(Saved data entries)
########
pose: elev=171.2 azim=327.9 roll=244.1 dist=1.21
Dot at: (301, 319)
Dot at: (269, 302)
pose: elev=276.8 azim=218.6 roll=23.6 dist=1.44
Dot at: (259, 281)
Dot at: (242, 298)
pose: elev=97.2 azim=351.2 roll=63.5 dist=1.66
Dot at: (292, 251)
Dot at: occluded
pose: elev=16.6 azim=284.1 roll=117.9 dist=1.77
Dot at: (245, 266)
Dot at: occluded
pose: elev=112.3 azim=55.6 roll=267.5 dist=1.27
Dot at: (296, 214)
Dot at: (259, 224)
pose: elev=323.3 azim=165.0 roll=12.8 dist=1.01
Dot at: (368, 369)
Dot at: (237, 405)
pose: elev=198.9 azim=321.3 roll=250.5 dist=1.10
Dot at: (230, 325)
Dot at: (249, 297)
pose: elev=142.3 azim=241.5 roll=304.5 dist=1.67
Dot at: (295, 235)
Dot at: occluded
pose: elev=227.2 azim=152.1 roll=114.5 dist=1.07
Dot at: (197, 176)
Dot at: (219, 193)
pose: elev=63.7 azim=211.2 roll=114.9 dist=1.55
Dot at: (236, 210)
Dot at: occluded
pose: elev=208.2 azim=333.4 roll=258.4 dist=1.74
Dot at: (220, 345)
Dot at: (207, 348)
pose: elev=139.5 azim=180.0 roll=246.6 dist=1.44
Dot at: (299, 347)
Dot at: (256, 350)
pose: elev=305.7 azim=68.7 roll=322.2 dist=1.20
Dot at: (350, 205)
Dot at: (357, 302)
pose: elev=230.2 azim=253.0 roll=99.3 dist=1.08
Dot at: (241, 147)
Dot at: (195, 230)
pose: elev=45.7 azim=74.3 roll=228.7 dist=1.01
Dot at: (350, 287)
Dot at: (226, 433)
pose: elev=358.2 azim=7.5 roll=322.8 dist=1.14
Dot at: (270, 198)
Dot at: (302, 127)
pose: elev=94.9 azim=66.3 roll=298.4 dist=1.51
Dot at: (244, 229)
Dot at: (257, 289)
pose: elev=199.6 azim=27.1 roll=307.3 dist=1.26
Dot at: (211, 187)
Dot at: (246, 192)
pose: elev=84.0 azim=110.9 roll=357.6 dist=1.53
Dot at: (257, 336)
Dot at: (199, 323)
########
Recast every line of the data above as a JSON list of strings, one string per line, leaving out any blank lines.

[
  "pose: elev=171.2 azim=327.9 roll=244.1 dist=1.21",
  "Dot at: (301, 319)",
  "Dot at: (269, 302)",
  "pose: elev=276.8 azim=218.6 roll=23.6 dist=1.44",
  "Dot at: (259, 281)",
  "Dot at: (242, 298)",
  "pose: elev=97.2 azim=351.2 roll=63.5 dist=1.66",
  "Dot at: (292, 251)",
  "Dot at: occluded",
  "pose: elev=16.6 azim=284.1 roll=117.9 dist=1.77",
  "Dot at: (245, 266)",
  "Dot at: occluded",
  "pose: elev=112.3 azim=55.6 roll=267.5 dist=1.27",
  "Dot at: (296, 214)",
  "Dot at: (259, 224)",
  "pose: elev=323.3 azim=165.0 roll=12.8 dist=1.01",
  "Dot at: (368, 369)",
  "Dot at: (237, 405)",
  "pose: elev=198.9 azim=321.3 roll=250.5 dist=1.10",
  "Dot at: (230, 325)",
  "Dot at: (249, 297)",
  "pose: elev=142.3 azim=241.5 roll=304.5 dist=1.67",
  "Dot at: (295, 235)",
  "Dot at: occluded",
  "pose: elev=227.2 azim=152.1 roll=114.5 dist=1.07",
  "Dot at: (197, 176)",
  "Dot at: (219, 193)",
  "pose: elev=63.7 azim=211.2 roll=114.9 dist=1.55",
  "Dot at: (236, 210)",
  "Dot at: occluded",
  "pose: elev=208.2 azim=333.4 roll=258.4 dist=1.74",
  "Dot at: (220, 345)",
  "Dot at: (207, 348)",
  "pose: elev=139.5 azim=180.0 roll=246.6 dist=1.44",
  "Dot at: (299, 347)",
  "Dot at: (256, 350)",
  "pose: elev=305.7 azim=68.7 roll=322.2 dist=1.20",
  "Dot at: (350, 205)",
  "Dot at: (357, 302)",
  "pose: elev=230.2 azim=253.0 roll=99.3 dist=1.08",
  "Dot at: (241, 147)",
  "Dot at: (195, 230)",
  "pose: elev=45.7 azim=74.3 roll=228.7 dist=1.01",
  "Dot at: (350, 287)",
  "Dot at: (226, 433)",
  "pose: elev=358.2 azim=7.5 roll=322.8 dist=1.14",
  "Dot at: (270, 198)",
  "Dot at: (302, 127)",
  "pose: elev=94.9 azim=66.3 roll=298.4 dist=1.51",
  "Dot at: (244, 229)",
  "Dot at: (257, 289)",
  "pose: elev=199.6 azim=27.1 roll=307.3 dist=1.26",
  "Dot at: (211, 187)",
  "Dot at: (246, 192)",
  "pose: elev=84.0 azim=110.9 roll=357.6 dist=1.53",
  "Dot at: (257, 336)",
  "Dot at: (199, 323)"
]